By Laura Farrington
Egypt, like many countries in the world today, struggles with many environmental issues, as well as human rights disputes. Similar to many other places around the world, Egypt struggles significantly with the issue of urbanization destroying agriculture and wildlife lands. “With an annual national population growth rate of 2.2–3% over the past decades, Egypt has approximately 1 million new citizens to house every 8 months” (Vignal and Dennis 2006). This requires more homes, as well as more businesses to account for the population growth. In order to expand onto already urbanized cities, usable agricultural land must be taken and transformed into residential and commercial areas. This action, although seemingly helpful to the growing population, also has a negative effect on the farm and crop land in Egypt. Destroying crop land leads to not enough locally grown foods, placing a burden on farmers and people who base their life’s work on agriculture. “Egypt loses an estimated 11,736 hectares of agricultural land every year” because of destruction of crop lands (Emam 2011). The growth in population, and simultaneous drop in available crop land, will make it difficult for Egypt to meet its food needs in the future.
An added problem to reduced crop lands is Egypt’s poor water management systems. Egypt has had issues with their water such as inefficiency of their traditional gravity irrigation system, inadequate maintenance of their irrigation and drainage networks, over abstraction of groundwater, and seawater intrusion in coastal areas.
Another environmental problem, which can also be linked to human rights issues, within Egypt right now which contributes to the desertification are the growing rates of poverty and and hunger. “Because there has been an increase in poverty in Egypt people are suffering from hunger so farmers will over harvest their ground, which in the end will further the desertification of the land” (Datti 2010).
Part of the reason for the increased hunger and poverty within Egypt is the inflation of food prices, coupled with high unemployment rates and lack of adequate health care, which leads to more illnesses. Poverty has always been significant problem in Egypt, mainly because of the lack of employment for many people, specifically women and men from working class families. This all becomes linked to human rights issues from affordable health care and adequate employment opportunities to access to affordable food products to unnecessary taking of people’s personal cropland to make room for commercial projects.
One recent, major human rights issue affecting Egypt right now is the government’s attempt to shut down the most prominent institution in Egypt that provides medical services to victims of police brutality and other types of violence. With all the civil unrest in the Middle East right now, this type of government service is very important. According to the Human Rights Watch, on February 16 of this year, the Nadeem Center for the Rehabilitation of Victims of Violence and Torture received an ‘Administrative closure order’ with no details of the reasoning behind the closure (HRW 2016). The closure of this vital piece of Egyptian’s health and wellness brings up the basic human rights issues surrounding the government’s methods of torture and imprisonment. This is just another tactic that the Egyptian government is using to remain in control of not only the large corporations of Egypt, but also the individual Egyptian people themselves. “The Egyptian authorities are smothering the country’s leading human rights defenders one by one.
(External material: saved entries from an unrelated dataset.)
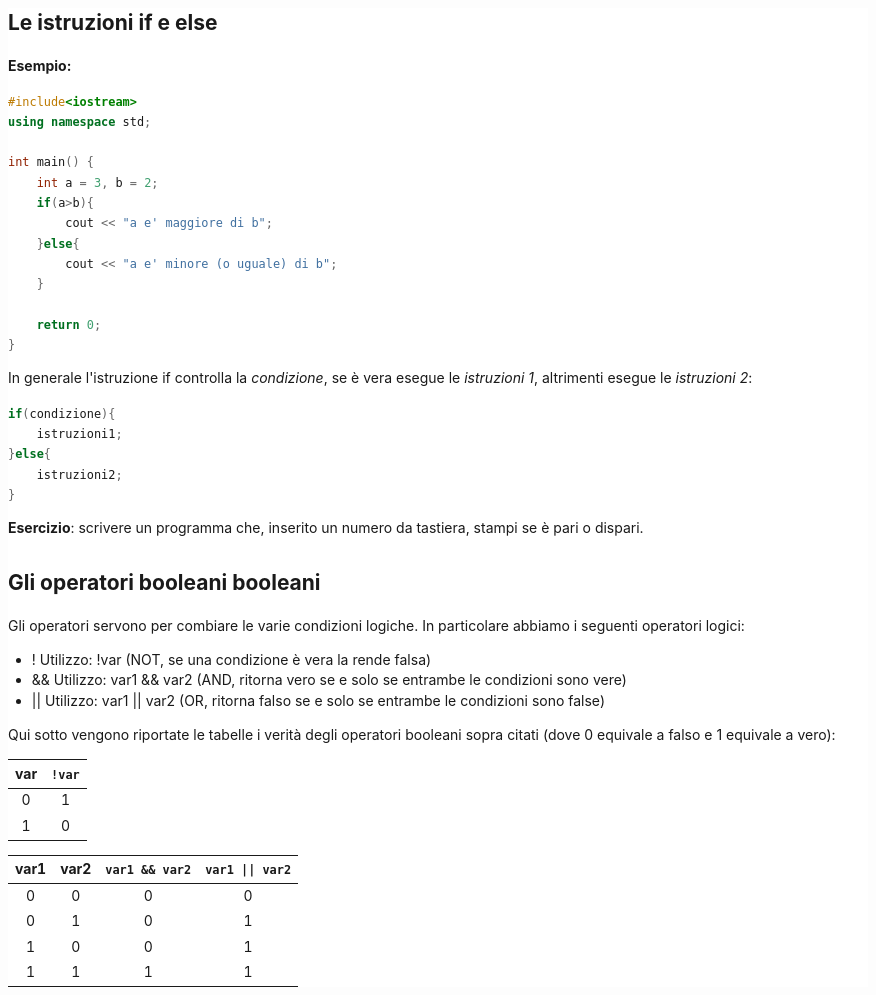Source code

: 
## Le istruzioni if e else

**Esempio:**
```cpp
#include<iostream>
using namespace std;

int main() {
    int a = 3, b = 2;
    if(a>b){
        cout << "a e' maggiore di b";
    }else{
        cout << "a e' minore (o uguale) di b";
    }
    
    return 0;
}
```
In generale l'istruzione if controlla la *condizione*, se è vera esegue le *istruzioni 1*, altrimenti esegue le *istruzioni 2*: 

```cpp
if(condizione){
    istruzioni1;
}else{
    istruzioni2;
}
```

**Esercizio**: scrivere un programma che, inserito un numero da tastiera, stampi se è pari o dispari.

## Gli operatori booleani booleani

Gli operatori servono per combiare le varie condizioni logiche. In particolare abbiamo i seguenti operatori logici:
- !	Utilizzo: !var		(NOT, se una condizione è vera la rende falsa)
- &&	Utilizzo: var1 && var2	(AND, ritorna vero se e solo se entrambe le condizioni sono vere)
- ||	Utilizzo: var1 || var2	(OR,  ritorna falso se e solo se entrambe le condizioni sono false)
 
Qui sotto vengono riportate le tabelle i verità degli operatori booleani sopra citati (dove 0 equivale a falso e 1 equivale a vero):

| var | `!var` |
|:---:|:----:|
| 0   |   1  | 
| 1   |   0  | 

| var1 | var2 | `var1 && var2` | <code>var1 &#124;&#124; var2</code> |
|:----:|:----:|:------------:|:--------------:|
|  0   |  0   |      0       |       0        |
|  0   |  1   |      0       |       1        |
|  1   |  0   |      0       |       1        |
|  1   |  1   |      1       |       1        |
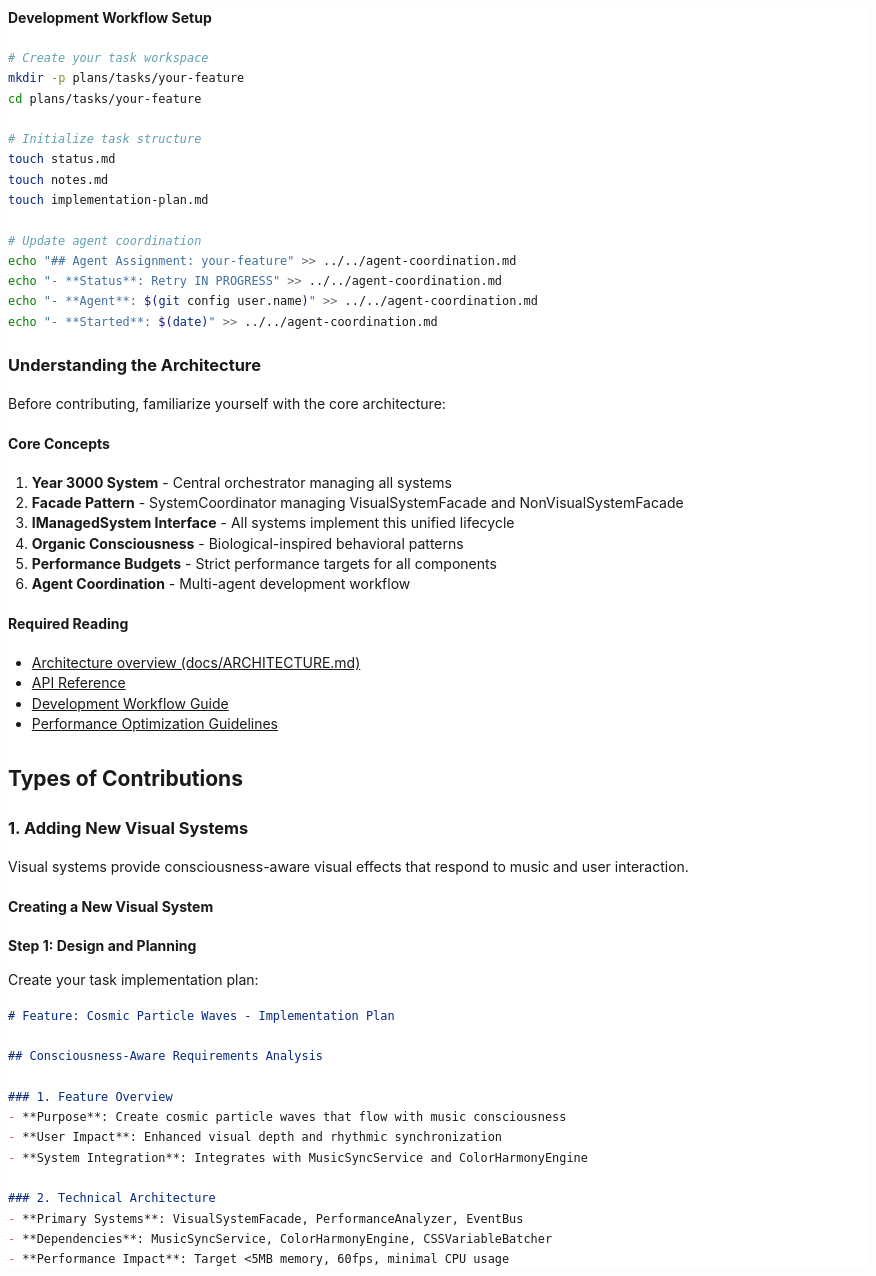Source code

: #### Development Workflow Setup

```bash
# Create your task workspace
mkdir -p plans/tasks/your-feature
cd plans/tasks/your-feature

# Initialize task structure
touch status.md
touch notes.md
touch implementation-plan.md

# Update agent coordination
echo "## Agent Assignment: your-feature" >> ../../agent-coordination.md
echo "- **Status**: Retry IN PROGRESS" >> ../../agent-coordination.md
echo "- **Agent**: $(git config user.name)" >> ../../agent-coordination.md
echo "- **Started**: $(date)" >> ../../agent-coordination.md
```

### Understanding the Architecture

Before contributing, familiarize yourself with the core architecture:

#### Core Concepts

1. **Year 3000 System** - Central orchestrator managing all systems
2. **Facade Pattern** - SystemCoordinator managing VisualSystemFacade and NonVisualSystemFacade
3. **IManagedSystem Interface** - All systems implement this unified lifecycle
4. **Organic Consciousness** - Biological-inspired behavioral patterns
5. **Performance Budgets** - Strict performance targets for all components
6. **Agent Coordination** - Multi-agent development workflow

#### Required Reading

- [Architecture overview (docs/ARCHITECTURE.md)](./MASTER_ARCHITECTURE_OVERVIEW.md)
- [API Reference](./API_REFERENCE.md)
- [Development Workflow Guide](./DEVELOPMENT_WORKFLOW_GUIDE.md)
- [Performance Optimization Guidelines](./PERFORMANCE_OPTIMIZATION_GUIDELINES.md)

## Types of Contributions

### 1. Adding New Visual Systems

Visual systems provide consciousness-aware visual effects that respond to music and user interaction.

#### Creating a New Visual System

**Step 1: Design and Planning**

Create your task implementation plan:

```markdown
# Feature: Cosmic Particle Waves - Implementation Plan

## Consciousness-Aware Requirements Analysis

### 1. Feature Overview
- **Purpose**: Create cosmic particle waves that flow with music consciousness
- **User Impact**: Enhanced visual depth and rhythmic synchronization
- **System Integration**: Integrates with MusicSyncService and ColorHarmonyEngine

### 2. Technical Architecture
- **Primary Systems**: VisualSystemFacade, PerformanceAnalyzer, EventBus
- **Dependencies**: MusicSyncService, ColorHarmonyEngine, CSSVariableBatcher
- **Performance Impact**: Target <5MB memory, 60fps, minimal CPU usage
```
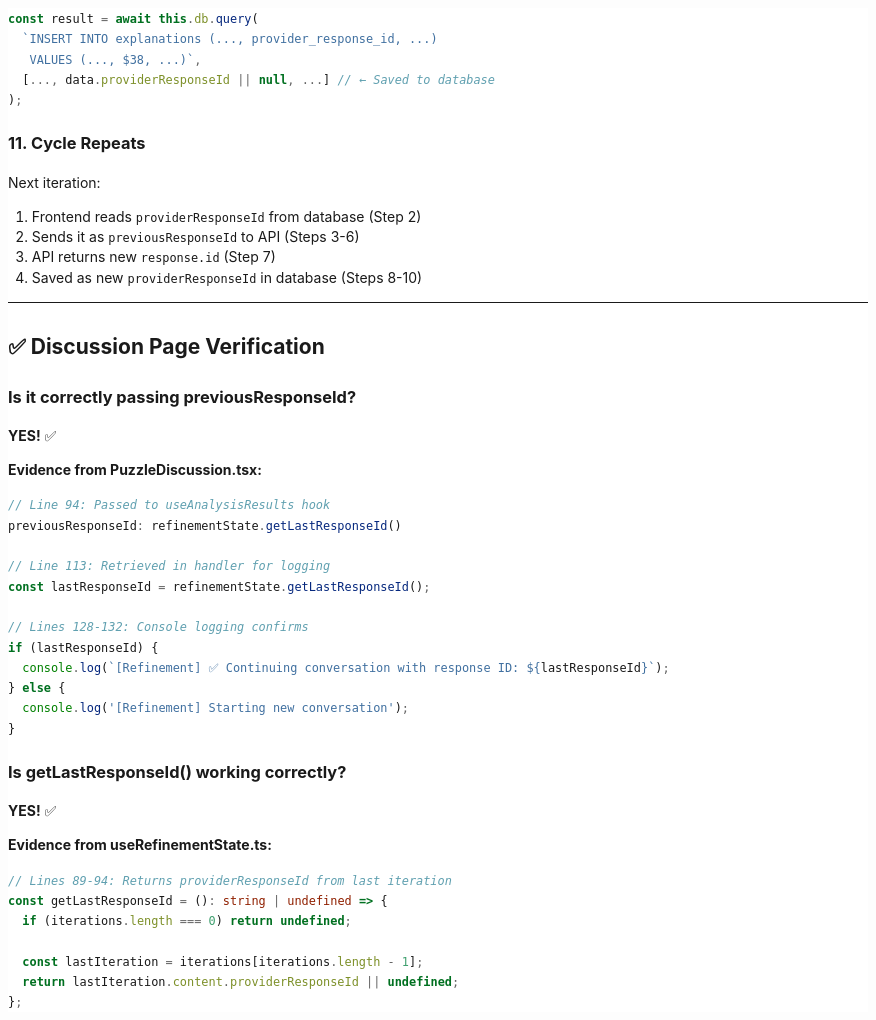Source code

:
 ```typescript
const result = await this.db.query(
  `INSERT INTO explanations (..., provider_response_id, ...) 
   VALUES (..., $38, ...)`,
  [..., data.providerResponseId || null, ...] // ← Saved to database
);
```

### 11. **Cycle Repeats**
Next iteration:
1. Frontend reads `providerResponseId` from database (Step 2)
2. Sends it as `previousResponseId` to API (Steps 3-6)
3. API returns new `response.id` (Step 7)
4. Saved as new `providerResponseId` in database (Steps 8-10)

---

## ✅ Discussion Page Verification

### **Is it correctly passing previousResponseId?**
**YES!** ✅

**Evidence from PuzzleDiscussion.tsx:**

```typescript
// Line 94: Passed to useAnalysisResults hook
previousResponseId: refinementState.getLastResponseId()

// Line 113: Retrieved in handler for logging
const lastResponseId = refinementState.getLastResponseId();

// Lines 128-132: Console logging confirms
if (lastResponseId) {
  console.log(`[Refinement] ✅ Continuing conversation with response ID: ${lastResponseId}`);
} else {
  console.log('[Refinement] Starting new conversation');
}
```

### **Is getLastResponseId() working correctly?**
**YES!** ✅

**Evidence from useRefinementState.ts:**

```typescript
// Lines 89-94: Returns providerResponseId from last iteration
const getLastResponseId = (): string | undefined => {
  if (iterations.length === 0) return undefined;
  
  const lastIteration = iterations[iterations.length - 1];
  return lastIteration.content.providerResponseId || undefined;
};
```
Closing the Nadeem Center would be a devastating blow to Egypt’s human rights movement as well as victims of abuse” (HRW 2016).
Farish Noor defines eurocentrism as “the emerging perception within the European cultural, historical experience of European identity as good and all other forms as less good or less advanced”. When he talks about eurocentrism, he is expressing how we need to take on a different view, rather than Europe being the ultimate comparison for the rest of the world to go on. This is a tough concept though, when the concepts of ‘basic human rights’ should not vary much from person to person, or country to country, so where is the line of acceptable difference drawn?